Repeat the listing below word for word, starting at its beginning and ending at the line that contains "List the labels". Leave the pictures out of your answer.

--- START ---

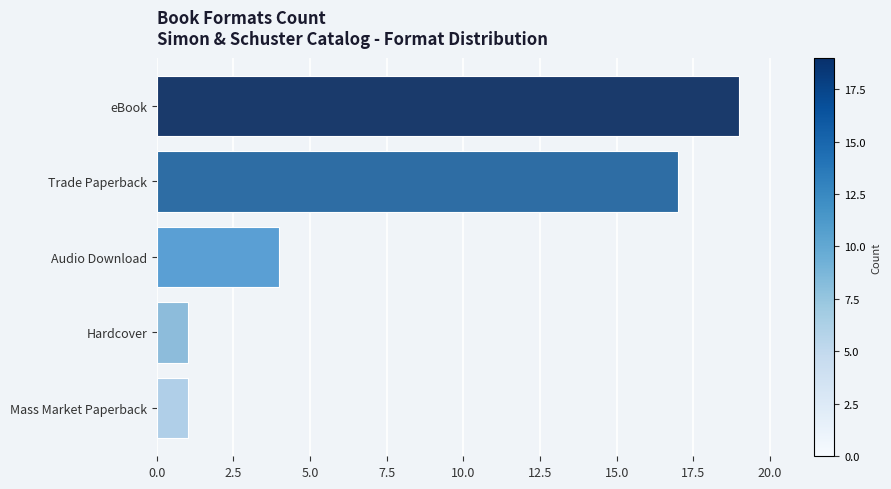

Reading left to right, list all the values displayed in this chart.

19	17	4	1	1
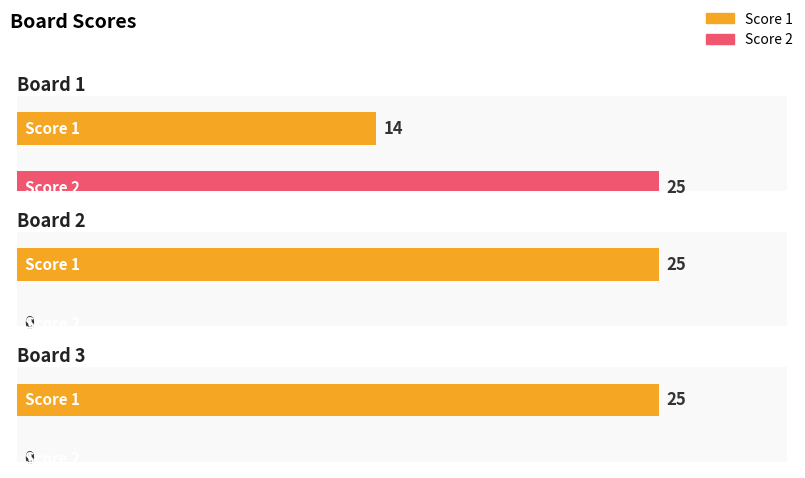

How many distinct data groups are displayed?

2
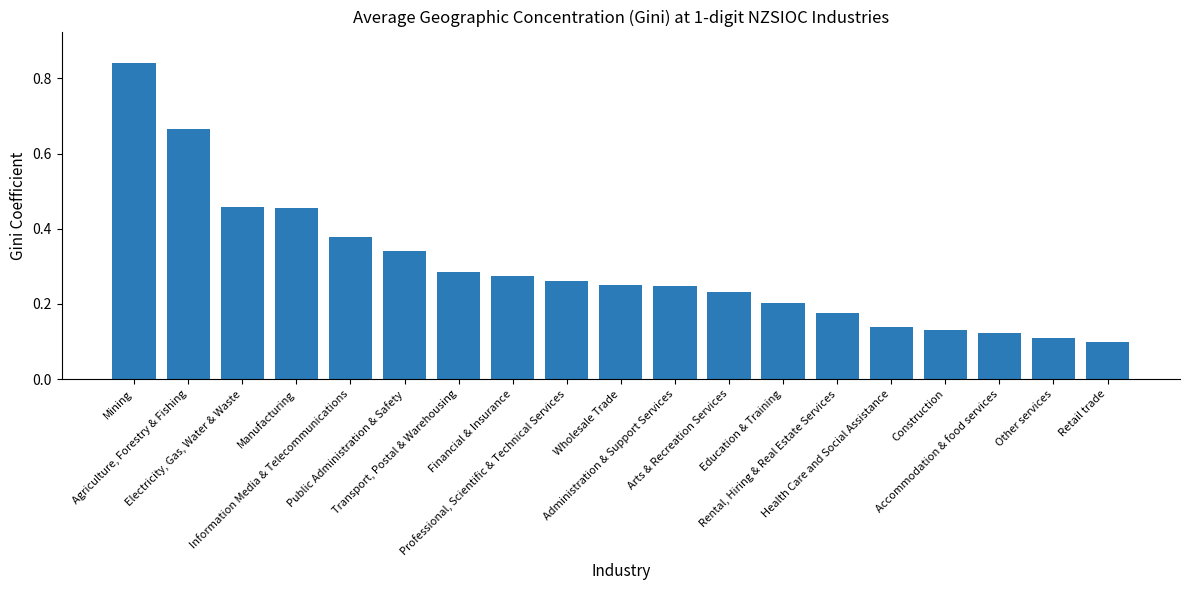

List the labels in order of value, largest first.

Mining, Agriculture, Forestry & Fishing, Electricity, Gas, Water & Waste, Manufacturing, Information Media & Telecommunications, Public Administration & Safety, Transport, Postal & Warehousing, Financial & Insurance, Professional, Scientific & Technical Services, Wholesale Trade, Administration & Support Services, Arts & Recreation Services, Education & Training, Rental, Hiring & Real Estate Services, Health Care and Social Assistance, Construction, Accommodation & food services, Other services, Retail trade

--- END ---

» Response to the exercise
Reading left to right, list all the values displayed in this chart.

19	17	4	1	1

How many distinct data groups are displayed?

2

List the labels in order of value, largest first.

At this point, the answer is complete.